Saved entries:
------------------------
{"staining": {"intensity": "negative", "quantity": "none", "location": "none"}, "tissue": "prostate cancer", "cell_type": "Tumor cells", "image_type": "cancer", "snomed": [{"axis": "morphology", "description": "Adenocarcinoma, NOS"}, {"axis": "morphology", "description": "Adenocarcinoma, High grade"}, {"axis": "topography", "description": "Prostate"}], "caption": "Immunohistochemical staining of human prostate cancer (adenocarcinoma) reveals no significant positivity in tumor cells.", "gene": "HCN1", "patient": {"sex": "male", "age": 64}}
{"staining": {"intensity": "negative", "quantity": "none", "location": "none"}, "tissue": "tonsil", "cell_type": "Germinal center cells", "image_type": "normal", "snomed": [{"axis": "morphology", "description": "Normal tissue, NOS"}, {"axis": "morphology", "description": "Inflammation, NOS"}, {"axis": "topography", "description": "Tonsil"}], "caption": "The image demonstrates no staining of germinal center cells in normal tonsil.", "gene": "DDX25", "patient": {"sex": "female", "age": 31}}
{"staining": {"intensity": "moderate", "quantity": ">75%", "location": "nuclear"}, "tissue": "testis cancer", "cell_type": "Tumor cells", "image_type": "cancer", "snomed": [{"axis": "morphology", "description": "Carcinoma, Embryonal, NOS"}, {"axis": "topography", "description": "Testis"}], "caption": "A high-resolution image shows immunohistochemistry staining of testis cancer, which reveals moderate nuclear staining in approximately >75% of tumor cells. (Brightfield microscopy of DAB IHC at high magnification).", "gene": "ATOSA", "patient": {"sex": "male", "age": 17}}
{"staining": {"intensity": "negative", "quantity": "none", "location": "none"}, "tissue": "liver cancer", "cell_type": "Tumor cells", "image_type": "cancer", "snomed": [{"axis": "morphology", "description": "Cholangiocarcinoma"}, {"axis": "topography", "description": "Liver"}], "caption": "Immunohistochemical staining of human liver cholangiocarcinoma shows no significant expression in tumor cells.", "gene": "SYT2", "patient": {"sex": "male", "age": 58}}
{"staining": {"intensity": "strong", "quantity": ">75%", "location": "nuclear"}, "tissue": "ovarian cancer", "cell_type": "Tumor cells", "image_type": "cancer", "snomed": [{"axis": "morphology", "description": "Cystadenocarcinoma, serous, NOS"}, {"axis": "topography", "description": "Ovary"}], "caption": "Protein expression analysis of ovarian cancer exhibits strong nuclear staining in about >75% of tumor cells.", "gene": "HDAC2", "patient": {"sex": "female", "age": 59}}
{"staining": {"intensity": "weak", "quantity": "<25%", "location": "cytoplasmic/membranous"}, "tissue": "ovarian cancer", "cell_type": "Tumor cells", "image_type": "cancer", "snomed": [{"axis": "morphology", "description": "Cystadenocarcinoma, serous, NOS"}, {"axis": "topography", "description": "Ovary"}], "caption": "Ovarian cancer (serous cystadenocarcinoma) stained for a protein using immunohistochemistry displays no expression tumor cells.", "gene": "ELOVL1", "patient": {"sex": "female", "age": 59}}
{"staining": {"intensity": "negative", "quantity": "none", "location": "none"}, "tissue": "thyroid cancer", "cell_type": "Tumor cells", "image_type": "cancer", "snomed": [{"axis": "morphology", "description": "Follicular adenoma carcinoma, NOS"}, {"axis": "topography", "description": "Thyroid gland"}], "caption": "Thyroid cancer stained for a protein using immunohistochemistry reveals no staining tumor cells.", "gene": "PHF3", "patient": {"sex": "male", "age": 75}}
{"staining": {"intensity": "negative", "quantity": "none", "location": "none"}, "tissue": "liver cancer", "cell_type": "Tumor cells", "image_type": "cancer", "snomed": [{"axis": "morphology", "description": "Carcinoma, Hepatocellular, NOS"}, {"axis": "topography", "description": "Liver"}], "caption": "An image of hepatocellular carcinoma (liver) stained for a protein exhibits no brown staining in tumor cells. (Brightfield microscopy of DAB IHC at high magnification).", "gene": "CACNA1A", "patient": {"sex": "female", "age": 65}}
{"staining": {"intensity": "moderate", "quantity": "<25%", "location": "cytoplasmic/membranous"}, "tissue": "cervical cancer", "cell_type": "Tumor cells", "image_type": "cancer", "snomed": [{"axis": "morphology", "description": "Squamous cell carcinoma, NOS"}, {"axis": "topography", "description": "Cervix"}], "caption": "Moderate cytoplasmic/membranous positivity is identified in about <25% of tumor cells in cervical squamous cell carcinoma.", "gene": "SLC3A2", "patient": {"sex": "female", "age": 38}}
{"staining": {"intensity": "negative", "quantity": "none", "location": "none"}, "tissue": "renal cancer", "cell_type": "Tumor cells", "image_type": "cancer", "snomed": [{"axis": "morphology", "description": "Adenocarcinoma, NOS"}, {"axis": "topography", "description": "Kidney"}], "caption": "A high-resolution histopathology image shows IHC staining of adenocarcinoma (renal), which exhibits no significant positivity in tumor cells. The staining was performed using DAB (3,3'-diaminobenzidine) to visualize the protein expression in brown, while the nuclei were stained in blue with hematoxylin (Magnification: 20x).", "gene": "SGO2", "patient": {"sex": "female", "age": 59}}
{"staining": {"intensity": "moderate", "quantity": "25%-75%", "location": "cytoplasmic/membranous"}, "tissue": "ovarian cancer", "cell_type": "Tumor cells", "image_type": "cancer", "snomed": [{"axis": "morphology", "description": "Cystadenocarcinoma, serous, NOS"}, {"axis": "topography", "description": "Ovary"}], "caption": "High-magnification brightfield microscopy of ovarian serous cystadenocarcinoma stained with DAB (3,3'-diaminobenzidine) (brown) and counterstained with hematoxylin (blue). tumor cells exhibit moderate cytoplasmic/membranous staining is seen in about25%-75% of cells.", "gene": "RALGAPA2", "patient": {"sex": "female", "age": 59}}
------------------------
» **YOUR ASSIGNMENT**: In the answer, each line of the data must appear exactly as written.

» **EXERCISE ANSWER**:
{"staining": {"intensity": "negative", "quantity": "none", "location": "none"}, "tissue": "prostate cancer", "cell_type": "Tumor cells", "image_type": "cancer", "snomed": [{"axis": "morphology", "description": "Adenocarcinoma, NOS"}, {"axis": "morphology", "description": "Adenocarcinoma, High grade"}, {"axis": "topography", "description": "Prostate"}], "caption": "Immunohistochemical staining of human prostate cancer (adenocarcinoma) reveals no significant positivity in tumor cells.", "gene": "HCN1", "patient": {"sex": "male", "age": 64}}
{"staining": {"intensity": "negative", "quantity": "none", "location": "none"}, "tissue": "tonsil", "cell_type": "Germinal center cells", "image_type": "normal", "snomed": [{"axis": "morphology", "description": "Normal tissue, NOS"}, {"axis": "morphology", "description": "Inflammation, NOS"}, {"axis": "topography", "description": "Tonsil"}], "caption": "The image demonstrates no staining of germinal center cells in normal tonsil.", "gene": "DDX25", "patient": {"sex": "female", "age": 31}}
{"staining": {"intensity": "moderate", "quantity": ">75%", "location": "nuclear"}, "tissue": "testis cancer", "cell_type": "Tumor cells", "image_type": "cancer", "snomed": [{"axis": "morphology", "description": "Carcinoma, Embryonal, NOS"}, {"axis": "topography", "description": "Testis"}], "caption": "A high-resolution image shows immunohistochemistry staining of testis cancer, which reveals moderate nuclear staining in approximately >75% of tumor cells. (Brightfield microscopy of DAB IHC at high magnification).", "gene": "ATOSA", "patient": {"sex": "male", "age": 17}}
{"staining": {"intensity": "negative", "quantity": "none", "location": "none"}, "tissue": "liver cancer", "cell_type": "Tumor cells", "image_type": "cancer", "snomed": [{"axis": "morphology", "description": "Cholangiocarcinoma"}, {"axis": "topography", "description": "Liver"}], "caption": "Immunohistochemical staining of human liver cholangiocarcinoma shows no significant expression in tumor cells.", "gene": "SYT2", "patient": {"sex": "male", "age": 58}}
{"staining": {"intensity": "strong", "quantity": ">75%", "location": "nuclear"}, "tissue": "ovarian cancer", "cell_type": "Tumor cells", "image_type": "cancer", "snomed": [{"axis": "morphology", "description": "Cystadenocarcinoma, serous, NOS"}, {"axis": "topography", "description": "Ovary"}], "caption": "Protein expression analysis of ovarian cancer exhibits strong nuclear staining in about >75% of tumor cells.", "gene": "HDAC2", "patient": {"sex": "female", "age": 59}}
{"staining": {"intensity": "weak", "quantity": "<25%", "location": "cytoplasmic/membranous"}, "tissue": "ovarian cancer", "cell_type": "Tumor cells", "image_type": "cancer", "snomed": [{"axis": "morphology", "description": "Cystadenocarcinoma, serous, NOS"}, {"axis": "topography", "description": "Ovary"}], "caption": "Ovarian cancer (serous cystadenocarcinoma) stained for a protein using immunohistochemistry displays no expression tumor cells.", "gene": "ELOVL1", "patient": {"sex": "female", "age": 59}}
{"staining": {"intensity": "negative", "quantity": "none", "location": "none"}, "tissue": "thyroid cancer", "cell_type": "Tumor cells", "image_type": "cancer", "snomed": [{"axis": "morphology", "description": "Follicular adenoma carcinoma, NOS"}, {"axis": "topography", "description": "Thyroid gland"}], "caption": "Thyroid cancer stained for a protein using immunohistochemistry reveals no staining tumor cells.", "gene": "PHF3", "patient": {"sex": "male", "age": 75}}
{"staining": {"intensity": "negative", "quantity": "none", "location": "none"}, "tissue": "liver cancer", "cell_type": "Tumor cells", "image_type": "cancer", "snomed": [{"axis": "morphology", "description": "Carcinoma, Hepatocellular, NOS"}, {"axis": "topography", "description": "Liver"}], "caption": "An image of hepatocellular carcinoma (liver) stained for a protein exhibits no brown staining in tumor cells. (Brightfield microscopy of DAB IHC at high magnification).", "gene": "CACNA1A", "patient": {"sex": "female", "age": 65}}
{"staining": {"intensity": "moderate", "quantity": "<25%", "location": "cytoplasmic/membranous"}, "tissue": "cervical cancer", "cell_type": "Tumor cells", "image_type": "cancer", "snomed": [{"axis": "morphology", "description": "Squamous cell carcinoma, NOS"}, {"axis": "topography", "description": "Cervix"}], "caption": "Moderate cytoplasmic/membranous positivity is identified in about <25% of tumor cells in cervical squamous cell carcinoma.", "gene": "SLC3A2", "patient": {"sex": "female", "age": 38}}
{"staining": {"intensity": "negative", "quantity": "none", "location": "none"}, "tissue": "renal cancer", "cell_type": "Tumor cells", "image_type": "cancer", "snomed": [{"axis": "morphology", "description": "Adenocarcinoma, NOS"}, {"axis": "topography", "description": "Kidney"}], "caption": "A high-resolution histopathology image shows IHC staining of adenocarcinoma (renal), which exhibits no significant positivity in tumor cells. The staining was performed using DAB (3,3'-diaminobenzidine) to visualize the protein expression in brown, while the nuclei were stained in blue with hematoxylin (Magnification: 20x).", "gene": "SGO2", "patient": {"sex": "female", "age": 59}}
{"staining": {"intensity": "moderate", "quantity": "25%-75%", "location": "cytoplasmic/membranous"}, "tissue": "ovarian cancer", "cell_type": "Tumor cells", "image_type": "cancer", "snomed": [{"axis": "morphology", "description": "Cystadenocarcinoma, serous, NOS"}, {"axis": "topography", "description": "Ovary"}], "caption": "High-magnification brightfield microscopy of ovarian serous cystadenocarcinoma stained with DAB (3,3'-diaminobenzidine) (brown) and counterstained with hematoxylin (blue). tumor cells exhibit moderate cytoplasmic/membranous staining is seen in about25%-75% of cells.", "gene": "RALGAPA2", "patient": {"sex": "female", "age": 59}}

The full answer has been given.